Homeschooling a Dozen

With all the gloom and doom in this world, it's so nice to hear good news for a change. I just read that the Duggars, a homeschooling family from Arkansas, had their 17th child this week. How cool is that?

Judging by the ages of the Duggar children, I'm guessing Mom D. now homeschools about a dozen of her kids at any given time. That may sound overwhelming, but when you consider that she's been doing this for a while, she could probably run homeschooling rings around the rest of us! Also, now that the eldest is 19, every other year or so, she graduates a child. OTOH, if she keeps having babies (she's only 40), she'll keep her "school enrollment" at 12 or so for some time yet.
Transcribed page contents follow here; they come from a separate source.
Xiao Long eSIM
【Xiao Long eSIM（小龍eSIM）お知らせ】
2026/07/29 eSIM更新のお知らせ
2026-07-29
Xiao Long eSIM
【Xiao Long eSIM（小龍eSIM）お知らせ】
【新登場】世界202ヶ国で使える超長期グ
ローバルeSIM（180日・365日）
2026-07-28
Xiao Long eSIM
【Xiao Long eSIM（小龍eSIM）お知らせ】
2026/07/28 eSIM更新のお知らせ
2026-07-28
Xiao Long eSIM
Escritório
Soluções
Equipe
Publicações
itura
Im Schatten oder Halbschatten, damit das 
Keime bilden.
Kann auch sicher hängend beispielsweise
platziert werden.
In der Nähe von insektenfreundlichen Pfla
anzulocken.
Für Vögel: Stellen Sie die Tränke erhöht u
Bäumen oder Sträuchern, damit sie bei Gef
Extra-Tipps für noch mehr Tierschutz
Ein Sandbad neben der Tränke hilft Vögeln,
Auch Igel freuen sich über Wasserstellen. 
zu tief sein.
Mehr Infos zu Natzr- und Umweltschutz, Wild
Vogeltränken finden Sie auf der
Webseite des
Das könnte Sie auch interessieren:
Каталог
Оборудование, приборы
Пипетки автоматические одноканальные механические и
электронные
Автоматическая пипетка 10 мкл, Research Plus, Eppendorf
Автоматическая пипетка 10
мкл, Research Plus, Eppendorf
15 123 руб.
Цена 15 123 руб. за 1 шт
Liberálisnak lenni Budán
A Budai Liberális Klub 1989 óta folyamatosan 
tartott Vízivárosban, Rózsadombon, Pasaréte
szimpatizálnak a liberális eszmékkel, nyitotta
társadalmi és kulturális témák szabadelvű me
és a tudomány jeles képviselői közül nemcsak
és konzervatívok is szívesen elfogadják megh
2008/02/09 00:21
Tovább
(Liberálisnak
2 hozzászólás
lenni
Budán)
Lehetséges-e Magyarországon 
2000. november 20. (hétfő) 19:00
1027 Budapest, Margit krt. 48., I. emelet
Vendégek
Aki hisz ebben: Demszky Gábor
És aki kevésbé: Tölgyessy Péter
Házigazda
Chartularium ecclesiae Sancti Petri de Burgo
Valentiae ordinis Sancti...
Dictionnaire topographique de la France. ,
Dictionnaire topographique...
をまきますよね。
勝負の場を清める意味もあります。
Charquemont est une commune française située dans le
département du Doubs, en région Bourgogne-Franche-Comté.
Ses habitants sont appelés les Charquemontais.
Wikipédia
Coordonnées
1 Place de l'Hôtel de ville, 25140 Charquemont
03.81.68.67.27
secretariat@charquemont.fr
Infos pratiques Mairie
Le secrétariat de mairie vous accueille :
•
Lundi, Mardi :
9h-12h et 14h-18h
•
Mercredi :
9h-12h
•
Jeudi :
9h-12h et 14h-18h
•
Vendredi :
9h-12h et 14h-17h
When I compare her to the many young women of America's past (my husband's grandmother was one of them) who taught school in one-room schoolhouses to a good-sized group of local children of a wide range of ages and from different homes, and still managed to keep our country's literacy rate high (a lot higher than it is today!), I see that Mom D.'s job can be done, and done well. After all, she's raised these children to comply with her behavior standards. The young ladies who taught in one-room schoolhouses did not have that advantage, nor did they have her wisdom stemming from life experience, since they were usually fresh out of high school themselves.

I've tried several times to visit the Duggar family's site today, but could not get in. I'm guessing it's overwhelmed with visitors who also feel that the Duggar's news is good news.